• Material for this exercise:
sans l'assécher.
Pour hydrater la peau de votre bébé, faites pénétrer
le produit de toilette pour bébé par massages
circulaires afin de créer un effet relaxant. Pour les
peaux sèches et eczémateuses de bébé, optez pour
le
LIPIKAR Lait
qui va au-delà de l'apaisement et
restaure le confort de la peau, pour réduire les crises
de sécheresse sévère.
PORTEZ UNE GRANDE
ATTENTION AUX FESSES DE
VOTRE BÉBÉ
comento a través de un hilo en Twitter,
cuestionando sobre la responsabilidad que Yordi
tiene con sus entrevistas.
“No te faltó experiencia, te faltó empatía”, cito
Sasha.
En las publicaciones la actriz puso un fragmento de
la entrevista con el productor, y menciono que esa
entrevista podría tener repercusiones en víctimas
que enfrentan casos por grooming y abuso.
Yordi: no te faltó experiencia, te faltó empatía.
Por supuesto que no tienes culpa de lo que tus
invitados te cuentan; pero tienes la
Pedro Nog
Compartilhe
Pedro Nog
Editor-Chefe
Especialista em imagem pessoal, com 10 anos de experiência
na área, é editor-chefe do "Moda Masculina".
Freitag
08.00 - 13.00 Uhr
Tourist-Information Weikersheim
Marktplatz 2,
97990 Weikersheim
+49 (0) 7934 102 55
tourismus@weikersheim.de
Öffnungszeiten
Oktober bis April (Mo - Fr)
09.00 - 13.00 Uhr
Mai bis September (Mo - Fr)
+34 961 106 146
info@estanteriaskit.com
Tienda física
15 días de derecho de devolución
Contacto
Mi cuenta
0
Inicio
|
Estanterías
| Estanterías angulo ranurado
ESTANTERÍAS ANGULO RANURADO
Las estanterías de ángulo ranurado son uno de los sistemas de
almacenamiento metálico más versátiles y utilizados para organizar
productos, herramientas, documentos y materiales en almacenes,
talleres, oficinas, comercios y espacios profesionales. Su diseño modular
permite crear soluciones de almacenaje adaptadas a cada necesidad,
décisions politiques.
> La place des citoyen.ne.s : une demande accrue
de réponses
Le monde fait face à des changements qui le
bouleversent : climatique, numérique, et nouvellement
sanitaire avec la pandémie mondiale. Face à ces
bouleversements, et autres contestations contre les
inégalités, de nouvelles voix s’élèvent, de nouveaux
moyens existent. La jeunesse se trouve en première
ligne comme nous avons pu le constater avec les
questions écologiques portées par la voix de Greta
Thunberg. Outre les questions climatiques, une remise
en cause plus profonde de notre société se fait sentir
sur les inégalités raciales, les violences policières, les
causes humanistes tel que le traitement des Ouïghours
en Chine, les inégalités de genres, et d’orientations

* * *

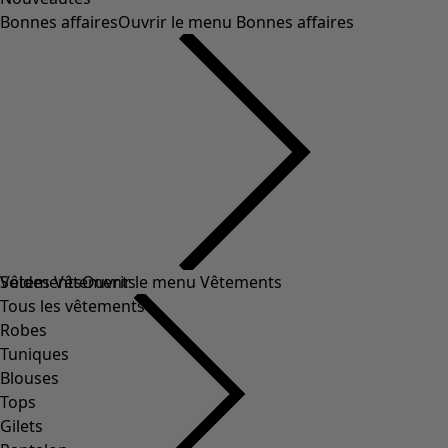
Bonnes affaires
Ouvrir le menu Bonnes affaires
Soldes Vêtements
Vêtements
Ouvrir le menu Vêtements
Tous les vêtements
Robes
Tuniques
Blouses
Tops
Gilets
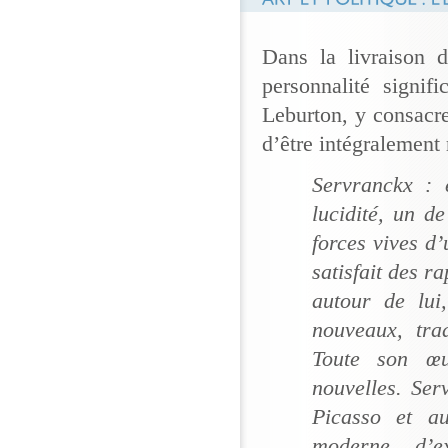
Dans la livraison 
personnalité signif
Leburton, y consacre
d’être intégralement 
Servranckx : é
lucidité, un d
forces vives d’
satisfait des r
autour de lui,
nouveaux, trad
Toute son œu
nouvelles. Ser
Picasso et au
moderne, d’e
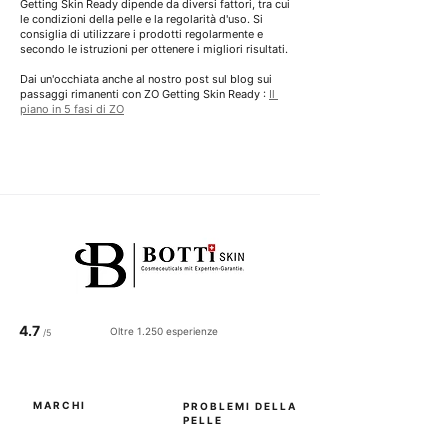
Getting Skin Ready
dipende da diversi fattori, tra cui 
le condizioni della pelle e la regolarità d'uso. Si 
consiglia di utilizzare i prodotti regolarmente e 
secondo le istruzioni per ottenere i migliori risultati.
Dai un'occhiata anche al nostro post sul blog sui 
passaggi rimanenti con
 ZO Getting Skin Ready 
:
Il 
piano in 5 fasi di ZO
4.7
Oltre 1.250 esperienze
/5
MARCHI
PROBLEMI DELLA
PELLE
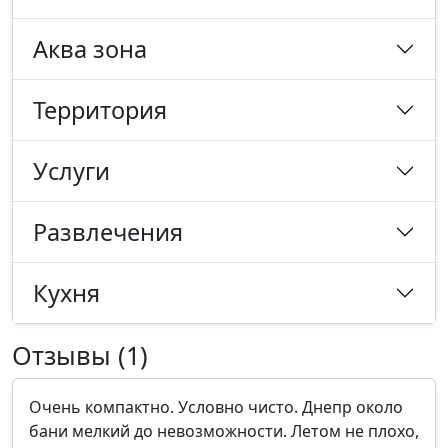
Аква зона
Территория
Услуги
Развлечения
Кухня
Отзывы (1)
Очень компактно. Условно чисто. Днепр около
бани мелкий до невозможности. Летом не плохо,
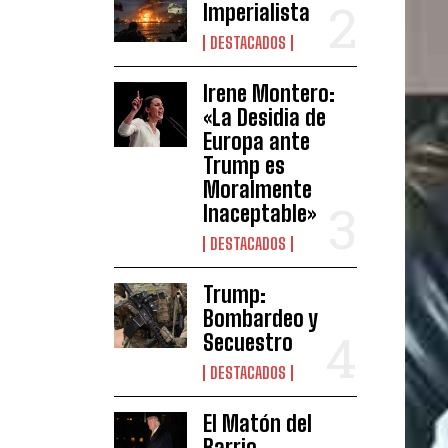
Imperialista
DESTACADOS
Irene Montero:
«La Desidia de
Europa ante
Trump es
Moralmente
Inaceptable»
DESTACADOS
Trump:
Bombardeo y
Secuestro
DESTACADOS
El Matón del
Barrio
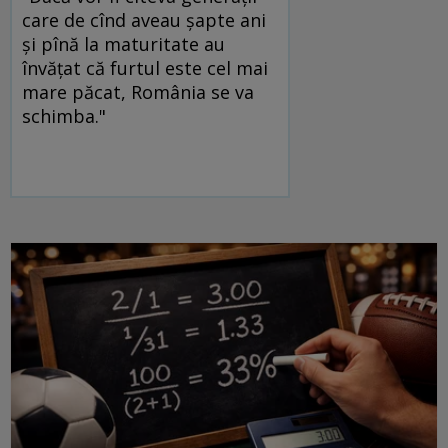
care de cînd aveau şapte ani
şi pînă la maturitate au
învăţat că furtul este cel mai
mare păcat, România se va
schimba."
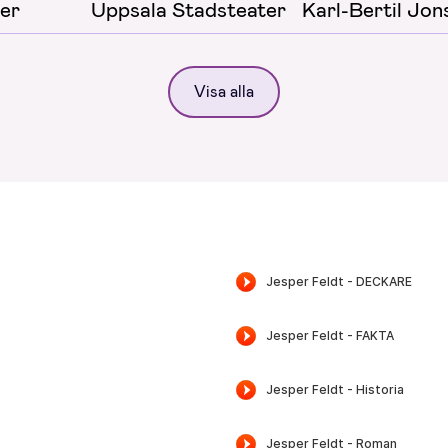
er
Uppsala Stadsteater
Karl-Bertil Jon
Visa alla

* * *

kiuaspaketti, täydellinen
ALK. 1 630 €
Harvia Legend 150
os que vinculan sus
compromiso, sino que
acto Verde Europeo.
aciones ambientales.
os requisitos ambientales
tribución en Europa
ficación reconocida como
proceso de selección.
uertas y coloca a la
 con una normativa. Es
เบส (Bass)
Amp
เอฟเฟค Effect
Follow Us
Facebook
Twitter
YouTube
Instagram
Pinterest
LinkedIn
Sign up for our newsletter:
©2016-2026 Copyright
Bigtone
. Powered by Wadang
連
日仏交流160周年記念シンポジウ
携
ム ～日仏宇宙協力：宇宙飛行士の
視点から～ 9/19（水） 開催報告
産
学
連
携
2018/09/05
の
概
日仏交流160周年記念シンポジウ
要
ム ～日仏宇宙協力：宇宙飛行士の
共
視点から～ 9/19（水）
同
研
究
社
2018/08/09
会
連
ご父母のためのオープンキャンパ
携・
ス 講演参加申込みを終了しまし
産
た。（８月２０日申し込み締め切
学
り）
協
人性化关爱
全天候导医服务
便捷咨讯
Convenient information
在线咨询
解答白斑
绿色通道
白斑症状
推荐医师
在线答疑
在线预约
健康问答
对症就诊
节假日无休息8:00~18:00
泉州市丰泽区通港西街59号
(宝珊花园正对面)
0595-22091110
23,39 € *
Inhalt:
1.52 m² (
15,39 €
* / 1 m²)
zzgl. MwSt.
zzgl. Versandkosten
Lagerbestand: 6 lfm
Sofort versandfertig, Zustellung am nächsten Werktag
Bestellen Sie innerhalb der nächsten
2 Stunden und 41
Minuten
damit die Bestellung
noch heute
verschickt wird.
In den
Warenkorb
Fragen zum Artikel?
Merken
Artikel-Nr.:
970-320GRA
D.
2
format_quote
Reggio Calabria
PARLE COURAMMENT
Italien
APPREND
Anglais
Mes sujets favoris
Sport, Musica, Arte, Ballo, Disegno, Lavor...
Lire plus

• Directions: Would you please copy, word for word, everything above from the line containing "en cause plus" down to the line containing "en Chine, les", those two lines included?

• Response below:
en cause plus profonde de notre société se fait sentir
sur les inégalités raciales, les violences policières, les
causes humanistes tel que le traitement des Ouïghours
en Chine, les inégalités de genres, et d’orientations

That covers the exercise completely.